Teenagers 15 to 19 years old accounted for 1,392 diagnosed chlamydia cases and 361 diagnosed gonorrhea cases in Linn County from 2008 to 2012, according to Eyes Open Iowa data.
This averages to 278 cases of chlamydia and 72 cases of gonorrhea each year, which gives Linn County the ninth-highest chlamydia rate and the third-highest gonorrhea rate in the state, Fairholm said.
Linn County Public Health wants to reverse these trends. The organization has set a goal to reduce by 10 percent by 2020 the number of teenagers and young adults with chlamydia and gonorrhea.
For chlamydia cases this translates to improving rates from 412 per 100,000 residents in 2010 to 371 per 100,000 residents, and for gonorrhea cases that means shrinking the number from 112 cases per 100,000 residents in 2010 to 101 cases per 100,000 residents.

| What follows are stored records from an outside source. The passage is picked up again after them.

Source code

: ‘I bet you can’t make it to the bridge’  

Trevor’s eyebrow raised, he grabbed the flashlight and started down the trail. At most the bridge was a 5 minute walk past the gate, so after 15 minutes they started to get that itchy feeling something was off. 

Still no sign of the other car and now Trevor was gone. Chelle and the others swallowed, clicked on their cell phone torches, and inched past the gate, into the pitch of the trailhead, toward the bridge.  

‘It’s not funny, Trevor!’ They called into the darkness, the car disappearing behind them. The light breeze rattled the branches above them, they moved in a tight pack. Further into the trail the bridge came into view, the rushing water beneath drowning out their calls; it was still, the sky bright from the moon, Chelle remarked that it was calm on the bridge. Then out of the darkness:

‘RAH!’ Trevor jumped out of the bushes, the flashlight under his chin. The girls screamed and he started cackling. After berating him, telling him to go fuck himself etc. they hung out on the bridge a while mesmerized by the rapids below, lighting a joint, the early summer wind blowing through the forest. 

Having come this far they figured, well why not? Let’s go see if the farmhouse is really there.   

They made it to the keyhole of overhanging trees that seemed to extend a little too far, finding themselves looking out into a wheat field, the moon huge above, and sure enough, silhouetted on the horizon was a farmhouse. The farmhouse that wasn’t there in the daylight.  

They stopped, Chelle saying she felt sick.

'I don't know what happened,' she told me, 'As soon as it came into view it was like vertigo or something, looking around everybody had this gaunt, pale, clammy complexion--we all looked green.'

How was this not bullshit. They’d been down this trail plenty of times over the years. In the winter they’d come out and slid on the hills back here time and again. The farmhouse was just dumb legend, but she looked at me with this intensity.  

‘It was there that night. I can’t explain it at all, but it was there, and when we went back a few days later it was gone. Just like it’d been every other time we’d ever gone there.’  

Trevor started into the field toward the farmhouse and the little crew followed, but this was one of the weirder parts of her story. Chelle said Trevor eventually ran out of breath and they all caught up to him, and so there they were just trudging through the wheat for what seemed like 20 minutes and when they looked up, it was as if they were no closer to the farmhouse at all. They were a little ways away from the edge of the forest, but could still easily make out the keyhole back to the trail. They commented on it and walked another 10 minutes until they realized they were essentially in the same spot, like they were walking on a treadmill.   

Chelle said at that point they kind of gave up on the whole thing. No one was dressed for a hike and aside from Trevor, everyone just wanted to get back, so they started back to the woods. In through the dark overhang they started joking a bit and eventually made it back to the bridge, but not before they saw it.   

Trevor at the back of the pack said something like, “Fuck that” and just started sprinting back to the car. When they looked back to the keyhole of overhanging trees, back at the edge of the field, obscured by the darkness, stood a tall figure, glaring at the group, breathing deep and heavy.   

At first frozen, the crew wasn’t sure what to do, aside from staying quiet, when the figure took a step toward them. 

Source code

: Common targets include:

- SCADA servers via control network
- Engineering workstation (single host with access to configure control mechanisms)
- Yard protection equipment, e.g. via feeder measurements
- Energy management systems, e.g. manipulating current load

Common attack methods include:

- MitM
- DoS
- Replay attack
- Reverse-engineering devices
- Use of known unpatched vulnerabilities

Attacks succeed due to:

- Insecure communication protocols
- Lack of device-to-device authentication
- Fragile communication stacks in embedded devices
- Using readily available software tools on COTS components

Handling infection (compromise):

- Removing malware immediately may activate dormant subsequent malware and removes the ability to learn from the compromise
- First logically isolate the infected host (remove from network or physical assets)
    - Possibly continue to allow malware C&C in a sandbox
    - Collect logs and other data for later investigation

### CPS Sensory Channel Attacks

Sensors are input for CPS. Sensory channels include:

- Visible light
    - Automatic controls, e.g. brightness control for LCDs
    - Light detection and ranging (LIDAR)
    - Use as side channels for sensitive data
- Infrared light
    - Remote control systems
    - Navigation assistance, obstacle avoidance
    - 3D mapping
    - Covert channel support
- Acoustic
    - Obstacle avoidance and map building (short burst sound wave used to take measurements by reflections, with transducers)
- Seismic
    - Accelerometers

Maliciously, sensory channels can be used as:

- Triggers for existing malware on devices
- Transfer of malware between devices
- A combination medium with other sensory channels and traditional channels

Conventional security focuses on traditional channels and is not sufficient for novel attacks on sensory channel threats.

What’s more, females have higher STD rates when compared with males — making up 70.2 percent of chlamydia cases and 66.1 percent of gonorrhea cases in Linn County, according to the public health department.
But Heather Meador, the county’s senior public health nurse, cautioned that these numbers don’t tell the whole story, as females are generally tested more frequently than males.
Because STDs are often asymptomatic, meaning infected individuals often don’t show any signs of the disease, they can go untreated.
Women frequently will find out they have chlamydia or gonorrhea when they go in for their yearly check up, are pregnant or to get birth control, she said.
“There’s also a fear factor for males,” Meador said. “The test used to be uncomfortable, so they would wait until they showed symptoms before they got tested.”
But STDs cause damage to the body in other ways, including joint pain or scarring of reproductive organs.
“It’s important to remember when looking at STD rates by gender, that physiological and social factors along with greater testing rates among females contribute to gender disparities in STD rates when comparing rates among females to males,” Fairholm said.